▶ **FRAGMENTO ELEGIDO**
↓↓↓

Desperté en un lugar hermoso. El apartamento adonde había llegado era amplio, luminoso, con muebles bonitos y utensilios de cocina impresionantes. Era el hogar de Ana, una amiga a quien le había escrito para encontrarnos un día pero me propuso que más bien me quedara en su casa y alimentara a sus gatas cada mañana mientras ella volvía de Colombia. Así que lo primero que hice fue buscar el comedero. Me sentí un poco rara de no poder comunicarme con las gatas para que me guiaran al sitio. Me di cuenta de que yo hablo perro pero no hablo gato.

Hacia el mediodía, Manuel (personaje importante de esta serie, ver día 1) me hizo el favor de recogerme y llevarme a la FIL.

La Feria Internacional del Libro de Lima es como un gran laberinto, pero en comparación con la de Bogotá es apenas un pabellón. Igual uno se pierde. Entramos al final de una charla de Matthias Rozes, de L’Association (la editorial de cómic francés). La charla era en francés con interpretación simultánea. Como llegamos tarde, no se nos ocurrió pedir audífonos, pero igual yo entiendo un poco. O al menos eso quisiera creer.

Cuando llegó la hora de las intervenciones del público, un joven de chaqueta de pana que estaba sentado justo al frente nuestro hizo una pregunta larguísima sobre cómo ganar mucha plata haciendo cómics o algo así. No le puse mucho cuidado, la verdad. Matthias se bajó los audífonos y procedió a responder. Era una explicación larguísima. Seguía y seguía y seguía. Y seguía. En francés. Mientras tanto, el pobre preguntador empezó a hacer señas de que no tenía audífonos y no entendía. Miraba a todas partes señalándose las orejas, clamando la misericordia de los organizadores del evento. Matthias seguía hablando. El tipo seguía sin entender ni jota. Finalmente un técnico de sonido se apiadó del joven y le puso unos audífonos en la cabeza. En el preciso momento en que el aparato se posó sobre sus oídos, una voz dijo en español: “gracias a todos por su participación y gracias a las intérpretes”. Y la presentación se acabó.

↑↑↑

▶ **TAREA 1**
Filtra los registros de abajo y copia cada línea que contenga la palabra "México".

Entradas guardadas:
↓↓↓

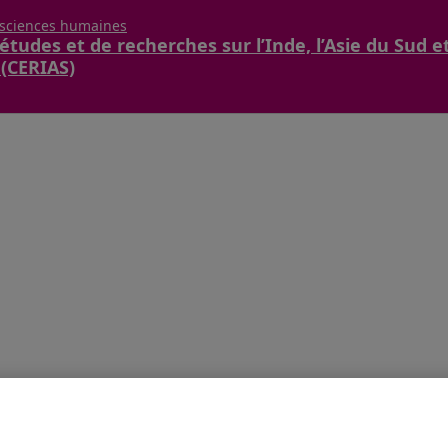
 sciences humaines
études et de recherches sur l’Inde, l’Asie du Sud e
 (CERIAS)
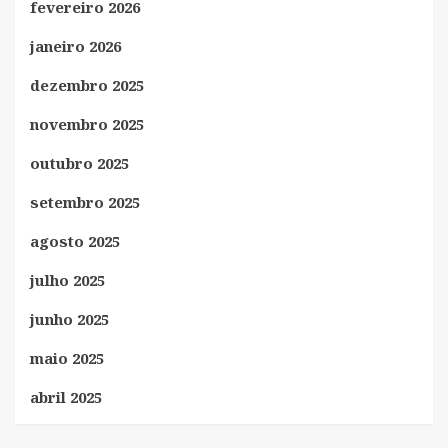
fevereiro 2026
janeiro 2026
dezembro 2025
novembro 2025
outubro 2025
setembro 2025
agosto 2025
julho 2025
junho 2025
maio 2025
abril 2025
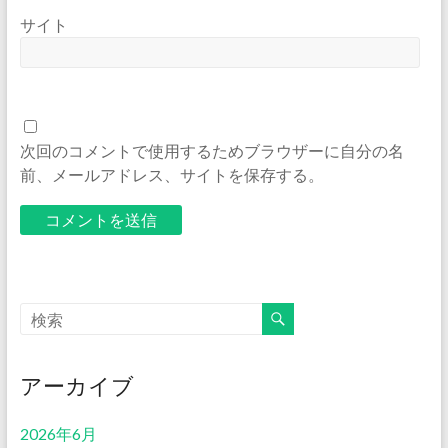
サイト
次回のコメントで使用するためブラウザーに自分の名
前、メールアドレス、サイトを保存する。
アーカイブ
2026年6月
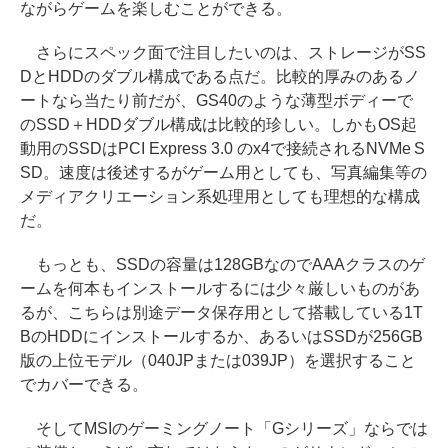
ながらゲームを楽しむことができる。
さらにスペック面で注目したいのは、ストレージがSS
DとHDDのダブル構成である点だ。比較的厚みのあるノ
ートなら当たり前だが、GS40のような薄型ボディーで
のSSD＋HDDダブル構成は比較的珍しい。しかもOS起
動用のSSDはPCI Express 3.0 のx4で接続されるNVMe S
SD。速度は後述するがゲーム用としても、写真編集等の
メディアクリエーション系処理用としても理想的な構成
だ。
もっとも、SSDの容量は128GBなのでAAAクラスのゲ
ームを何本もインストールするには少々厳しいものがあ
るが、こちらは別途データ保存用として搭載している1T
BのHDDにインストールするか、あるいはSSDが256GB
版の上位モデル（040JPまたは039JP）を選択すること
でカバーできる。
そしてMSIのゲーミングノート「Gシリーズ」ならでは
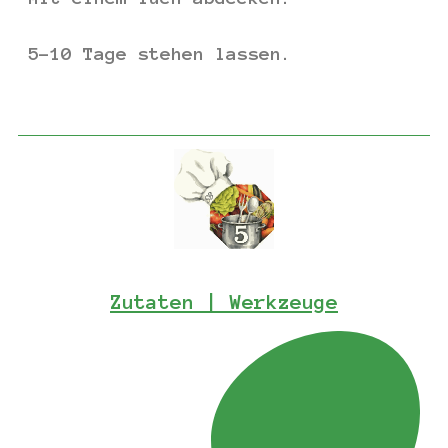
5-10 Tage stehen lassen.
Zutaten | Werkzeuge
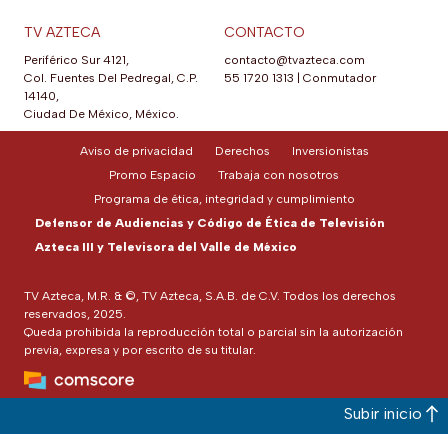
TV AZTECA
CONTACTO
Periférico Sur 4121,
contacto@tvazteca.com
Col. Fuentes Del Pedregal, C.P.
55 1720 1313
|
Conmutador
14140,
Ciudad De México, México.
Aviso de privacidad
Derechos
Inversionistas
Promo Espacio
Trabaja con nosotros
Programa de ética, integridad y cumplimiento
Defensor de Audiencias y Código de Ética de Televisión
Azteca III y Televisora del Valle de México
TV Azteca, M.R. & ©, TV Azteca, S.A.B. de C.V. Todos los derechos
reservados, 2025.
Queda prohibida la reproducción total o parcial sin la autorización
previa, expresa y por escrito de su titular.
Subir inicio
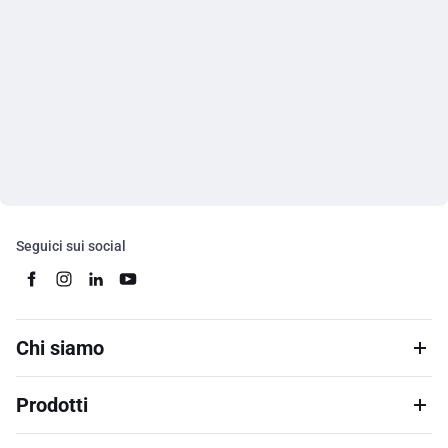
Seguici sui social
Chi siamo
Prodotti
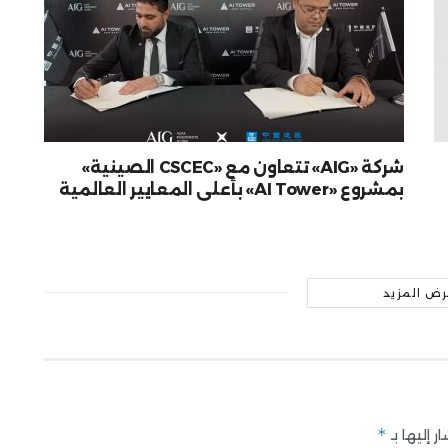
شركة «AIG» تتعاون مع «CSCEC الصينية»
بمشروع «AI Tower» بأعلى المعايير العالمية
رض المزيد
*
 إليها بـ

↑↑↑
↓↓↓

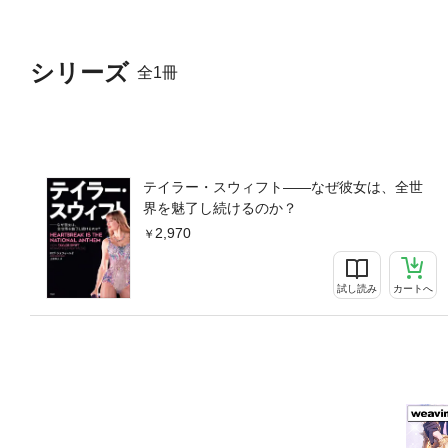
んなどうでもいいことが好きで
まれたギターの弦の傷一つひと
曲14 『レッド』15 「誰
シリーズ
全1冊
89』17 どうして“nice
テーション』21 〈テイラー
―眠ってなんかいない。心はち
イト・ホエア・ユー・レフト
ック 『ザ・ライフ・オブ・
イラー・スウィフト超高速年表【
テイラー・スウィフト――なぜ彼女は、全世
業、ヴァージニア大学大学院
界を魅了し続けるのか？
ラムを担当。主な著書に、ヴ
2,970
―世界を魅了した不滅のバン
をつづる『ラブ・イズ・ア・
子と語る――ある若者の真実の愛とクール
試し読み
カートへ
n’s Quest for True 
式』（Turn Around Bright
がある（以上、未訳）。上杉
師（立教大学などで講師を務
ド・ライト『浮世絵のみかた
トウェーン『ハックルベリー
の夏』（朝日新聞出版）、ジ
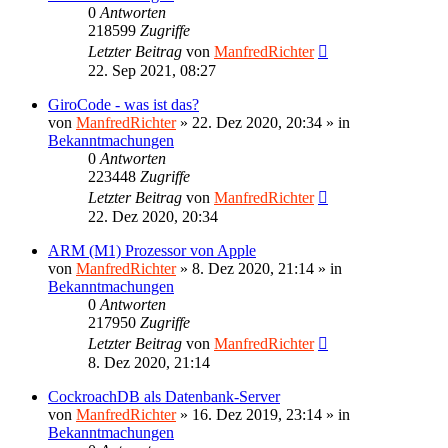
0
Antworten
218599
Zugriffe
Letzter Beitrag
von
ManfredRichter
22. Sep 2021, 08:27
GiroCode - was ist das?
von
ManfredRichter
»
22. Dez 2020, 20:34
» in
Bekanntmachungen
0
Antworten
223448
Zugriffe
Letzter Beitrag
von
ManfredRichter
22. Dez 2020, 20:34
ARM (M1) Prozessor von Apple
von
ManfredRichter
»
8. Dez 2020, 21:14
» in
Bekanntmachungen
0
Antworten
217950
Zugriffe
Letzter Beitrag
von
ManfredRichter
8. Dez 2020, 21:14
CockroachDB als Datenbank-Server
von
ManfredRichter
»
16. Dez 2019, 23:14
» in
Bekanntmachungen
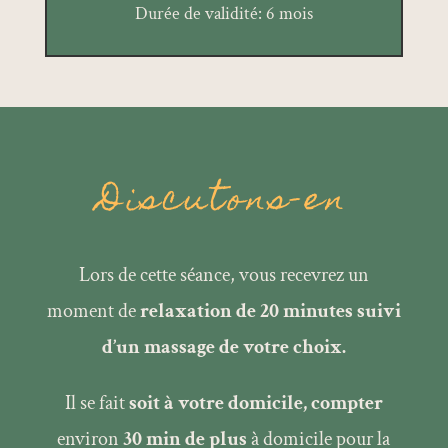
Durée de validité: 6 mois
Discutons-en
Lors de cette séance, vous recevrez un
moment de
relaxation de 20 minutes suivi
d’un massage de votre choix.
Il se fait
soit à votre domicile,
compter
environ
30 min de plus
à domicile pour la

↑↑↑
↓↓↓

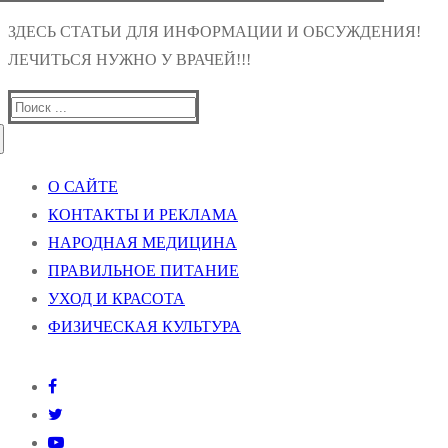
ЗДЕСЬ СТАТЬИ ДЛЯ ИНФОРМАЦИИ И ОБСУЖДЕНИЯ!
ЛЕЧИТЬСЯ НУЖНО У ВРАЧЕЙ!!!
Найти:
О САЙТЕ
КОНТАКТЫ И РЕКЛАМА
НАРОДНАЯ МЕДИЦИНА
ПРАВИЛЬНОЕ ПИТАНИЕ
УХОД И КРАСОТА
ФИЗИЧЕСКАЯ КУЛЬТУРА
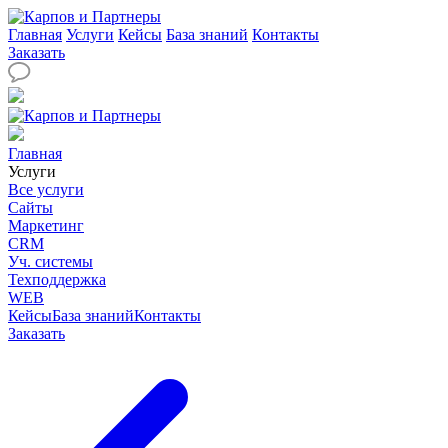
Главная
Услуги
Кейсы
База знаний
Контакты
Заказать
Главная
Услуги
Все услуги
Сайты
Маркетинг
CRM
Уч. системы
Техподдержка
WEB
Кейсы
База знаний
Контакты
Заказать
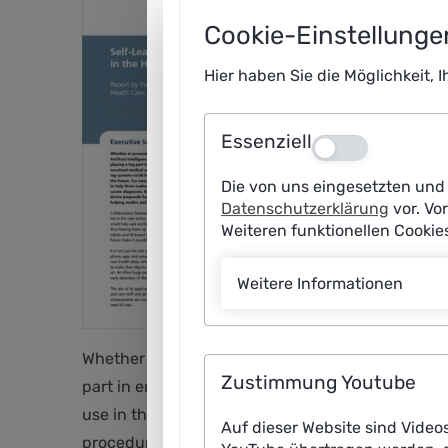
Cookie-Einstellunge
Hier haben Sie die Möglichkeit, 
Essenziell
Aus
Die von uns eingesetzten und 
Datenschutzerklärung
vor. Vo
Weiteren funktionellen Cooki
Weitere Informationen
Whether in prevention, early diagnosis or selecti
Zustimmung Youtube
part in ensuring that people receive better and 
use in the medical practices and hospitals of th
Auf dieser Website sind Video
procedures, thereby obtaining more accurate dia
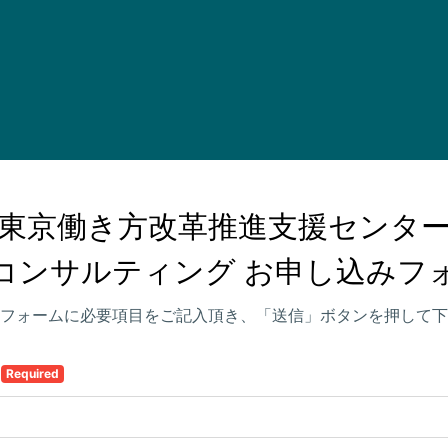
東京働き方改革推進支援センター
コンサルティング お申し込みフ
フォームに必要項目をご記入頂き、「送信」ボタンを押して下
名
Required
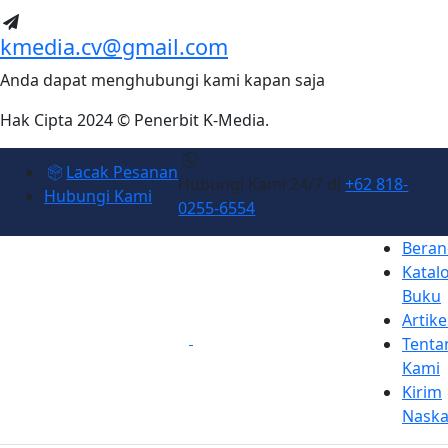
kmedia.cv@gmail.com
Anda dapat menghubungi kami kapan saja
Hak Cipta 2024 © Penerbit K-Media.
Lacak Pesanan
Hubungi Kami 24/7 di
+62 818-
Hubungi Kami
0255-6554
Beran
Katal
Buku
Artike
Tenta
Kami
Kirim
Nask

↑↑↑

▶ **TAREA 2**
Repite sin cambios la parte del texto sobre la Feria del Libro de Lima que empieza con "Desperté en un" y sigue hasta "no hablo gato.".

▶ **RESULTADO 1**
Ciudad De México, México.
Azteca III y Televisora del Valle de México

▶ **RESULTADO 2**
Desperté en un lugar hermoso. El apartamento adonde había llegado era amplio, luminoso, con muebles bonitos y utensilios de cocina impresionantes. Era el hogar de Ana, una amiga a quien le había escrito para encontrarnos un día pero me propuso que más bien me quedara en su casa y alimentara a sus gatas cada mañana mientras ella volvía de Colombia. Así que lo primero que hice fue buscar el comedero. Me sentí un poco rara de no poder comunicarme con las gatas para que me guiaran al sitio. Me di cuenta de que yo hablo perro pero no hablo gato.